Da mesma maneira como isso ainda está sendo avaliado, os cientistas começam a aplicar o novo teste em outros fluidos do corpo. Por exemplo, em amostras do líquor, já que infelizmente o coronavírus mostrou ser capaz de causar danos neurológicos. Outra suspeita sob investigação é de que a quantidade daquelas três proteínas virais, no caso, tenha uma relação com a gravidade ou o estágio da doença.
E por que não sair testando assim os assintomáticos?
Porque testes para dizer que uma pessoa está com o vírus naquele momento — seja este novo ou o RT-PCR — exigem uma carga viral razoável. E é muito improvável que alguém sem qualquer sintoma, ainda que bem leve, carregue coronavírus o suficiente para ele aparecer no resultado, embora possa transmiti-lo.

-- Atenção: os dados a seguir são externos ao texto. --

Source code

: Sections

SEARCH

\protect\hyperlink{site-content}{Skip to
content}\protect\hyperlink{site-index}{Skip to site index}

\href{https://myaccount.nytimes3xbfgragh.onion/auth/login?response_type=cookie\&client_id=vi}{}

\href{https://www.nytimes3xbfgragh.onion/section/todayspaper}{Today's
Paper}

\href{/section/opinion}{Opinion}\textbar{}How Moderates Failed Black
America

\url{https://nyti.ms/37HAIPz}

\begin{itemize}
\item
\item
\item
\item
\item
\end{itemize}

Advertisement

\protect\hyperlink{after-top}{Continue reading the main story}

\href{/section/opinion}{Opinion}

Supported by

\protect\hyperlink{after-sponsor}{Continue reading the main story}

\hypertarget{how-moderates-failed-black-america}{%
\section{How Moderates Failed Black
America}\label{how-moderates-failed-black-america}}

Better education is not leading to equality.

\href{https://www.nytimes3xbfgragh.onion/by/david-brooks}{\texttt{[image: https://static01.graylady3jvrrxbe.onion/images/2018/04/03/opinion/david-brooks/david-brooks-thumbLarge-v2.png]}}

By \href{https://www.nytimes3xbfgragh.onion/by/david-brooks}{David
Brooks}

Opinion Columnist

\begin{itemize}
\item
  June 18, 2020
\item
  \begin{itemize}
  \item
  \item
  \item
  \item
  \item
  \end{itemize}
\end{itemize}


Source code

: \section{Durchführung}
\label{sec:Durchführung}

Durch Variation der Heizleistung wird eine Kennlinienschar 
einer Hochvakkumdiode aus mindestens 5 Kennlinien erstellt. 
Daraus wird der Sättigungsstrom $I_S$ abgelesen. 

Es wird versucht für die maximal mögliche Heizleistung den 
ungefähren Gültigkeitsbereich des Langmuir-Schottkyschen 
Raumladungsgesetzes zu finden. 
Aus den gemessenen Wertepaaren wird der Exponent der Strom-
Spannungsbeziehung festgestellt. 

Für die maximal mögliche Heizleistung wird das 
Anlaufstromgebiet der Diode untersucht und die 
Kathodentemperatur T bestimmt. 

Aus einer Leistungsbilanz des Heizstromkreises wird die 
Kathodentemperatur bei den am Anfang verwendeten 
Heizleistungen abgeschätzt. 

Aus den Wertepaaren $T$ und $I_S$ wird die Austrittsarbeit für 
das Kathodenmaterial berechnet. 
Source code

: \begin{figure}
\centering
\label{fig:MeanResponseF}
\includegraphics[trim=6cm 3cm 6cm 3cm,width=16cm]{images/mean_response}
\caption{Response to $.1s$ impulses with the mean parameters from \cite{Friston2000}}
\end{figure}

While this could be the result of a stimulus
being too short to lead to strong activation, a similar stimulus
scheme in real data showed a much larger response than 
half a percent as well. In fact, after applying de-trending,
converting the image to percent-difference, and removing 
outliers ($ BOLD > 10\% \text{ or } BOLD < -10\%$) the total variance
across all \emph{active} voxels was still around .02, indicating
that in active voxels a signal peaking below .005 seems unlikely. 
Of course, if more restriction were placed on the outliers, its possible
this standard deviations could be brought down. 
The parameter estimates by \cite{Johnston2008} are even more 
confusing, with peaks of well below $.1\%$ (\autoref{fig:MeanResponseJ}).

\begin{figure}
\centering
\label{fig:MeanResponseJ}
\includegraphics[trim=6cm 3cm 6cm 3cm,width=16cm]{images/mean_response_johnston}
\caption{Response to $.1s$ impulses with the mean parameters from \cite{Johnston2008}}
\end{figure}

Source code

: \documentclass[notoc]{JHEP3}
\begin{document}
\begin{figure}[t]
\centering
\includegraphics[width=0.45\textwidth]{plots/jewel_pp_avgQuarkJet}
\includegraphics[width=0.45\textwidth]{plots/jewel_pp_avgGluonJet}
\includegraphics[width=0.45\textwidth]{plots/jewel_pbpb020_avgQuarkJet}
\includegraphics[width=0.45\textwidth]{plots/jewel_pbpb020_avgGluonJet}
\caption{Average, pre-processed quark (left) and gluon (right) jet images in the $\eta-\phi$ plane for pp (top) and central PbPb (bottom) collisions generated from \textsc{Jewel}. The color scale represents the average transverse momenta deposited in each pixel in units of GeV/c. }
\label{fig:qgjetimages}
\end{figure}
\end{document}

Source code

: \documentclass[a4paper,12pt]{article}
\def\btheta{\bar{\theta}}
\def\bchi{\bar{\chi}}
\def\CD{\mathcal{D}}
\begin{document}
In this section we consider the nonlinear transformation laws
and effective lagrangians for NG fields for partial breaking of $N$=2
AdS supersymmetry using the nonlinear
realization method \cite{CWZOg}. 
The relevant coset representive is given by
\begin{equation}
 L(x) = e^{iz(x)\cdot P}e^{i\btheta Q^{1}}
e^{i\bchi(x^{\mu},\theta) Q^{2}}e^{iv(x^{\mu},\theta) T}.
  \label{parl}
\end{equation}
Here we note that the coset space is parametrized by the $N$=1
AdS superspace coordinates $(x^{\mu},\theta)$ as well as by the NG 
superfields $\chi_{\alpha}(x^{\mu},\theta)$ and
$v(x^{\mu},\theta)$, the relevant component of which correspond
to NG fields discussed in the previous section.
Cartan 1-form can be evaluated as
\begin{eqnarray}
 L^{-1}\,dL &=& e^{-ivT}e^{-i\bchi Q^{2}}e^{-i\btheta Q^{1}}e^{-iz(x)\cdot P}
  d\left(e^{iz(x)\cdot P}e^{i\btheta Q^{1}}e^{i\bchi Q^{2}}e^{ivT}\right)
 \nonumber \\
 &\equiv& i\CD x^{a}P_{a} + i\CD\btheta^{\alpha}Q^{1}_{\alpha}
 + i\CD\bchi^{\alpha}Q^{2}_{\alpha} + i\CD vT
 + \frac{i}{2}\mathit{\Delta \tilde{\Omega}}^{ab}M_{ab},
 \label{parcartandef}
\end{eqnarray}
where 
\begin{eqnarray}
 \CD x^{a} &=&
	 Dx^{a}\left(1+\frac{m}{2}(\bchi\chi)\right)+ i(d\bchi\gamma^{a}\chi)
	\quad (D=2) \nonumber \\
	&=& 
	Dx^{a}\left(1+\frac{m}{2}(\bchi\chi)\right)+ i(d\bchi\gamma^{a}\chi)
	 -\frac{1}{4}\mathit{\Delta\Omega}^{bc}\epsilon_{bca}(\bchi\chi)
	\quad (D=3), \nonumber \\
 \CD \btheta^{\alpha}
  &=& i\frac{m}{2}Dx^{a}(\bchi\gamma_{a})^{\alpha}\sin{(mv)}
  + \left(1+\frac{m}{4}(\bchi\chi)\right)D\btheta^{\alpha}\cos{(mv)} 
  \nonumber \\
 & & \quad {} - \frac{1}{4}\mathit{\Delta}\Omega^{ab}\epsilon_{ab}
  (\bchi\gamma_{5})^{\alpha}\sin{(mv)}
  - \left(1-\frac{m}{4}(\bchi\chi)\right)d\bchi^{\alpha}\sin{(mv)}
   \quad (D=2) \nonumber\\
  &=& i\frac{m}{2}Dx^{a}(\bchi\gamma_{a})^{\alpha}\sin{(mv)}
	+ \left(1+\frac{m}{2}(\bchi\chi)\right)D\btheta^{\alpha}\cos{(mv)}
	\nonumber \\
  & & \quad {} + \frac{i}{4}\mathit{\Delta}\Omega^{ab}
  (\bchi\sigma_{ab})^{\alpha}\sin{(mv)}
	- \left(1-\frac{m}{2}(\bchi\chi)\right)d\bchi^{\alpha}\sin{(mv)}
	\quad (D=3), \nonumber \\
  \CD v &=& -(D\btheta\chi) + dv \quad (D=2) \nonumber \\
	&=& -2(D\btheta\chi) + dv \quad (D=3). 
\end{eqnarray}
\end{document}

Além disso, esses testes precisam ser realizados no espaço entre o sétimo e o décimo dia após a infecção, sendo que o auge da replicação é, em média, no quarto dia de sintomas. Antes disso? Dificilmente será descoberto. "E depois do sétimo dia, por sua vez, a sensibilidade do próprio RT-PCR pode cair para menos de 50%", avisa Celso Granato. O que isso quer dizer: a pessoa que faz esse teste tarde demais pode ter o vírus e o exame não dedurá-lo.
No sentido oposto, o exame pode dar positivo para um coronavírus que até está ali, mas deixou se ser ameaça. Que momento é esse em que o perigo passa? Seria preciso entender mais, muito mais da fisiologia do próprio vírus e, parece, a observação dessas três proteínas exclusivas dele poderá oferecer boas explicações. Por enquanto, ter em mãos um teste que resolve a situação onde o RT-PRC não era viável já é um enorme passo. E já passa da hora de a gente ter uma boa notícia.